Multiplexing enables more effective hierarchical structure modeling. Model multiplexing breaks existing cross-class sequential dependencies; if we can restore them, we can improve prediction. A common case for these dependencies is for the enclosing element tag to be strongly correlated with enclosed data (recall that this is the motivation for XMILL's text container grouping). The multiplexed hierarchical model (MHM) exploits this by by injecting the enclosing tag symbol into the element, attribute, or string model immediately before an element, attribute, or string is encoded. ``Injecting'' a symbol means telling the model that it has been seen but not explicitly encoding or decoding it. Symbols can only be injected if the decoder knows what they are when they are needed, otherwise decoding is impossible. Fortunately, enclosing element tag symbols satisfy this property. In our running example "<elt att="asdf">XYZ</elt>", the models see:
|Atts:||<10> 0D||a s d f 00||<10> FF|
|Chars:||<10> X Y Z 00|
|Syms:||a t t 00|
We modified the multiplexed model to perform element symbol injection. We built two versions: ``MHM'', which used the PPMD+ model with 5 context symbols for all syntax classes, and ``MHM*'', which used the PPM* model for the element and attribute contexts instead. The results are summarized in Table 3(b).

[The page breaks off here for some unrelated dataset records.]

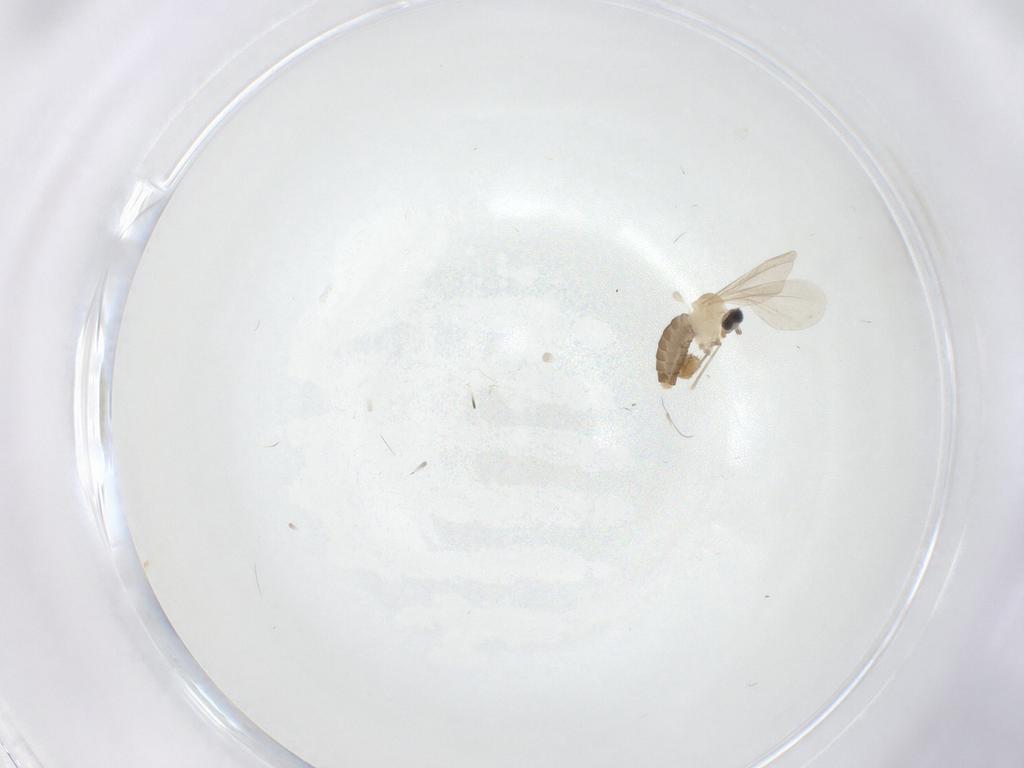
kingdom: Animalia
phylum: Arthropoda
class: Insecta
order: Diptera
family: Cecidomyiidae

The MM model is about 2% better than ESAX with "ppmd+"; the MHM model is 13% better, and the MHM* model is 15% better. The MHM and MHM* models also compare favorably with ESAX/BZ2 and XML/BZ2, ranging from 3-8% better. MHM's chief weakness is on structured documents, where it can compress 20-40% worse than MHM*; on the other hand, MHM* does only 1-4% worse on textual documents. In terms of speed, MM is about the same as ESAX/PPMD+, MHM is 20% slower, and MHM* is about eight times slower. The slowdown occurs because the compressors process many injected symbols as well as the symbols that are actually transmitted. All three compressors, MM, MHM, and MHM*, run in one pass.
The MHM and MHM* models compress the XML files (individually, and as a whole) better than any other methods of which we are aware. The MHM compressor seems to work best for textual XML with sparse markup, whereas the MHM* compressor does much better on structured documents and slightly worse on textual documents. Table 6(c) compares MHM* with XML compressed with "bzip2", the best previously existing compressor. MHM* compresses better on all documents tested, ranging from a few percent better on textual documents to 20-35% better on structured documents. The biggest problem with both compressors is speed. Since MHM* is only about 5% better overall than ESAX compressed with "bzip2", it is hard to justify the factor-of-40 slowdown. On the other hand, MHM compresses textual documents better and is only six times slower, but doesn't compress structured documents as well as MHM.